Question

Suppose you are drinking root beer from a conical paper cup. The cup has a diameter of 10 centimeters and a depth of 13 centimeters. As you suck on the straw, root beer leaves the cup at the rate of 4 cm3/sec. At what rate is the level of the root beer in the cup changing when the root beer is 10 centimeters deep?

Answer 1

The level of the root beer is dropping at a rate of 0.08603 cm/s.

Step-by-step explanation:

The volume of the cone is :

`V=\frac {1}{3}* \pi* r^2* h`

Where, V is the volume of the cone

r is the radius of the cone

h is the height of the cone

The ratio of the radius and the height remains constant in overall the cone.
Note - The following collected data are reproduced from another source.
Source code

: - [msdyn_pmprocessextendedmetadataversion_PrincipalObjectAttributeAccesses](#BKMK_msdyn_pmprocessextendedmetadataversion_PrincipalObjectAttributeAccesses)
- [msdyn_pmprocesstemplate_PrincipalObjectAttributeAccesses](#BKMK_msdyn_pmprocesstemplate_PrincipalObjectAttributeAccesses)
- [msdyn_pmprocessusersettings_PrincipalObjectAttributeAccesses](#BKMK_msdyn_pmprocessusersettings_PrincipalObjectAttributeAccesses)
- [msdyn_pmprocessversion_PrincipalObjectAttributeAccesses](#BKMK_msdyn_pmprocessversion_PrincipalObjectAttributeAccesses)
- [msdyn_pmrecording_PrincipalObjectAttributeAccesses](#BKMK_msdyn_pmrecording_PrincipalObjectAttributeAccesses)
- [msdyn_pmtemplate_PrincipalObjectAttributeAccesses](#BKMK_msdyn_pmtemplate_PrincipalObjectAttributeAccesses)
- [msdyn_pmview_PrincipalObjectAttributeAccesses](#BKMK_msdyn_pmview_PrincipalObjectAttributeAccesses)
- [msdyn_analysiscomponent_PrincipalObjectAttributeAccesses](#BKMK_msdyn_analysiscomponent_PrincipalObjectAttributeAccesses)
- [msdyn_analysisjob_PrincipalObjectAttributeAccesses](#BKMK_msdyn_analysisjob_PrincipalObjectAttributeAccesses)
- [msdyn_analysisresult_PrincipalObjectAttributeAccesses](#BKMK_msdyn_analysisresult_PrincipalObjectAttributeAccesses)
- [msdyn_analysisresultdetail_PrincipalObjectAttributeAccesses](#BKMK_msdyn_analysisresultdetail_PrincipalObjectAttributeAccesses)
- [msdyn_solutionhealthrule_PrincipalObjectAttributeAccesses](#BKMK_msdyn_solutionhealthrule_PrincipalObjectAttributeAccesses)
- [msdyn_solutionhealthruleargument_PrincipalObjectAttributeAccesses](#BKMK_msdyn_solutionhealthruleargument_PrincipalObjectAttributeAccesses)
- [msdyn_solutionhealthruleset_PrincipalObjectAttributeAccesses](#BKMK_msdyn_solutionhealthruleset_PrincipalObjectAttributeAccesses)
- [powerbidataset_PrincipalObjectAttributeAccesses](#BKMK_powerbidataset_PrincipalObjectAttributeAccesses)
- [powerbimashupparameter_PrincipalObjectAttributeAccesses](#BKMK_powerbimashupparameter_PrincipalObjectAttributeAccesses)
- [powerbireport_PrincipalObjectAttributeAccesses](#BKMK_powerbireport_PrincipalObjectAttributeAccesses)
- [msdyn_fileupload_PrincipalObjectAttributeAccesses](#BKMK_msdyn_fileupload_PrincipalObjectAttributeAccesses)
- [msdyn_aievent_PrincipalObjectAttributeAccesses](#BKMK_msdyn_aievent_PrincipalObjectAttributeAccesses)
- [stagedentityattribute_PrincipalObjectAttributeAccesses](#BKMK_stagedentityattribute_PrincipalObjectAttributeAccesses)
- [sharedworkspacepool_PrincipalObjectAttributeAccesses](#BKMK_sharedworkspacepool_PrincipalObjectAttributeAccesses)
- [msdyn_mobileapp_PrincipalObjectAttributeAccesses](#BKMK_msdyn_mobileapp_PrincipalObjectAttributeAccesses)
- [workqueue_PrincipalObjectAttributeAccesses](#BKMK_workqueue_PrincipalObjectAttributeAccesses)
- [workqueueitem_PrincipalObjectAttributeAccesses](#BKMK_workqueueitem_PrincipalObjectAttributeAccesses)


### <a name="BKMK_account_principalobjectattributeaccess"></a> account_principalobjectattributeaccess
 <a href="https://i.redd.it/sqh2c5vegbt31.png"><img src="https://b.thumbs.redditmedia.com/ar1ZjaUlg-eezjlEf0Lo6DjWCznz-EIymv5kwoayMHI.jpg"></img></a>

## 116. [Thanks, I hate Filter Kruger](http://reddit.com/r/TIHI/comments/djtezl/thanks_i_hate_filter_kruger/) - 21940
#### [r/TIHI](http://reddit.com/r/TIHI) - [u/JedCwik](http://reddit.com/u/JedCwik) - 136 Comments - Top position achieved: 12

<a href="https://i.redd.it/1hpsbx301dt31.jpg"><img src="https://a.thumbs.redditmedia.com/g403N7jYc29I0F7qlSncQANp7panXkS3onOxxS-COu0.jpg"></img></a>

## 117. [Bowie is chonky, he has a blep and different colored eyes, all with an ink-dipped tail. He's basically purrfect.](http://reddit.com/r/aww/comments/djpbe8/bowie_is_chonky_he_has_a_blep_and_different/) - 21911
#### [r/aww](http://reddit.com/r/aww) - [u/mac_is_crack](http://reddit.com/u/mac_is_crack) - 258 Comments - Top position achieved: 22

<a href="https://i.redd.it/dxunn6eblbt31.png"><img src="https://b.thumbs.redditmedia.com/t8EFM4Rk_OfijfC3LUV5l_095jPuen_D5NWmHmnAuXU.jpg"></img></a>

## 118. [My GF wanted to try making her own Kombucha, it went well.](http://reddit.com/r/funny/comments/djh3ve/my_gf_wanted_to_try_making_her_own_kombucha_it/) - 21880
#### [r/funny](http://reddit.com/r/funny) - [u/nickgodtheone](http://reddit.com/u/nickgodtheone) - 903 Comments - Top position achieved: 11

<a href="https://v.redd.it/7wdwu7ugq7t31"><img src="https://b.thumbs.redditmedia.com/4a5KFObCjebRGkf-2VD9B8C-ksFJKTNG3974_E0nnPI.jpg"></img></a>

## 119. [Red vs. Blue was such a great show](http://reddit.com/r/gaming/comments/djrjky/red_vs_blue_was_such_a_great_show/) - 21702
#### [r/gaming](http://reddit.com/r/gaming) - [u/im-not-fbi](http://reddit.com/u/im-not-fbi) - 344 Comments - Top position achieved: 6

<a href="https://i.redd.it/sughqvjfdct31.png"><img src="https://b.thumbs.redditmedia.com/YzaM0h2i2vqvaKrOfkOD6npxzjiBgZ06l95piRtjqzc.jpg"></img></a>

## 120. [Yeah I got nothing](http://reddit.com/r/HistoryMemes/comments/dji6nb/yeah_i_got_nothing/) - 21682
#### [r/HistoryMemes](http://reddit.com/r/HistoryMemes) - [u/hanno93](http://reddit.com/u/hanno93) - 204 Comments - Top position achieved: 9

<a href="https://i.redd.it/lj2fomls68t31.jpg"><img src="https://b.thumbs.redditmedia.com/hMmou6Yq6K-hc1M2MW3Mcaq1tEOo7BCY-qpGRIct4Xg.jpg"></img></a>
Thus, given that, r = d / 2 = 10 / 2 cm = 5 cm

h = 13 cm

r / h = 5 / 13

r = {5 / 13} h

`V=\frac {1}{3}* \frac {22}{7}* ({{{\frac {5}{13}* h}}})^2* h`

`V=\frac {550}{3549}* h^3`

Also differentiating the expression of volume w.r.t. time as:

`\frac {dV}{dt}=\frac {550}{3549}* 3* h^2* \frac {dh}{dt}`

Given:
`\frac {dV}{dt}` = -4 cm³/sec (negative sign to show leaving)

h = 10 cm

So,

`-4=(550)/(3549)* 3* {10}^2* \frac {dh}{dt}`

`(55000)/(1183)* \frac {dh}{dt}=-4`

`\frac {dh}{dt}=-0.08603\ cm/s`

The level of the root beer is dropping at a rate of 0.08603 cm/s.